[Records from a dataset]
+--
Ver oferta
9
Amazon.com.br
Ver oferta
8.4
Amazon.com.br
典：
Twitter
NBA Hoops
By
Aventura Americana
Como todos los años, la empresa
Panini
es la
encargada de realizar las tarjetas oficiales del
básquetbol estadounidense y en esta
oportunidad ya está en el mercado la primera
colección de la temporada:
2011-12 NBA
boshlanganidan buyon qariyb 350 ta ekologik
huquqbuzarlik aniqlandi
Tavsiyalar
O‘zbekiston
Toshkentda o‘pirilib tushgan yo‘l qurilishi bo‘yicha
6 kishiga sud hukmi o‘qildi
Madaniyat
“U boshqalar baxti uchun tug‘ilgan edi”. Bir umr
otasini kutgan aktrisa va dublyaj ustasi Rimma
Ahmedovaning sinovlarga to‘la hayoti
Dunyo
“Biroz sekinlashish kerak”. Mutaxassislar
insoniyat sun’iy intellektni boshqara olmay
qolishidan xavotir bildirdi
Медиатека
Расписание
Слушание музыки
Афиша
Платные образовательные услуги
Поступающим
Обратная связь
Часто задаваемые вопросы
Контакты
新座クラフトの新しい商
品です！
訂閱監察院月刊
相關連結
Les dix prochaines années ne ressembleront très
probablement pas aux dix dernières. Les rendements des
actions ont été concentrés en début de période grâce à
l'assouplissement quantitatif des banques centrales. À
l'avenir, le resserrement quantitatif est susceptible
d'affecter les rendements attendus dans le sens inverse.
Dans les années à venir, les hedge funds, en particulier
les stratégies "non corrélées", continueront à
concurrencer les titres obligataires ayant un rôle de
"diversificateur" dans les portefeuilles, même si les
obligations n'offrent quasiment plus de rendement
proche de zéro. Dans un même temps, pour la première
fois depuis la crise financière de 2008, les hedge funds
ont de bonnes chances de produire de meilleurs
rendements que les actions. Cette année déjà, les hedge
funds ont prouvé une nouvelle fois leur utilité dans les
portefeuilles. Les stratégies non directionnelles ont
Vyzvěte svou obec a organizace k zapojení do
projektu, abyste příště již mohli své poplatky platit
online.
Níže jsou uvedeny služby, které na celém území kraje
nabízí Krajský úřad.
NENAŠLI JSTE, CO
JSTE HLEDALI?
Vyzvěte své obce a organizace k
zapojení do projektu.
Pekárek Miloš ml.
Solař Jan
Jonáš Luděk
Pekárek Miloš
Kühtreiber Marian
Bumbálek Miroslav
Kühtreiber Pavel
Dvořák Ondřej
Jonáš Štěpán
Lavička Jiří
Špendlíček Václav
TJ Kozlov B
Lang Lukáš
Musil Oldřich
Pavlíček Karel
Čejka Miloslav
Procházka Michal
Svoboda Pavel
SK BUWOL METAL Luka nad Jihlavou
+--
■ Your goal:
Reproduce verbatim the lines above, from the line with "colección de la" through the line with "actions ont été".

■ Answer to the problem:
colección de la temporada:
2011-12 NBA
boshlanganidan buyon qariyb 350 ta ekologik
huquqbuzarlik aniqlandi
Tavsiyalar
O‘zbekiston
Toshkentda o‘pirilib tushgan yo‘l qurilishi bo‘yicha
6 kishiga sud hukmi o‘qildi
Madaniyat
“U boshqalar baxti uchun tug‘ilgan edi”. Bir umr
otasini kutgan aktrisa va dublyaj ustasi Rimma
Ahmedovaning sinovlarga to‘la hayoti
Dunyo
“Biroz sekinlashish kerak”. Mutaxassislar
insoniyat sun’iy intellektni boshqara olmay
qolishidan xavotir bildirdi
Медиатека
Расписание
Слушание музыки
Афиша
Платные образовательные услуги
Поступающим
Обратная связь
Часто задаваемые вопросы
Контакты
新座クラフトの新しい商
品です！
訂閱監察院月刊
相關連結
Les dix prochaines années ne ressembleront très
probablement pas aux dix dernières. Les rendements des
actions ont été concentrés en début de période grâce à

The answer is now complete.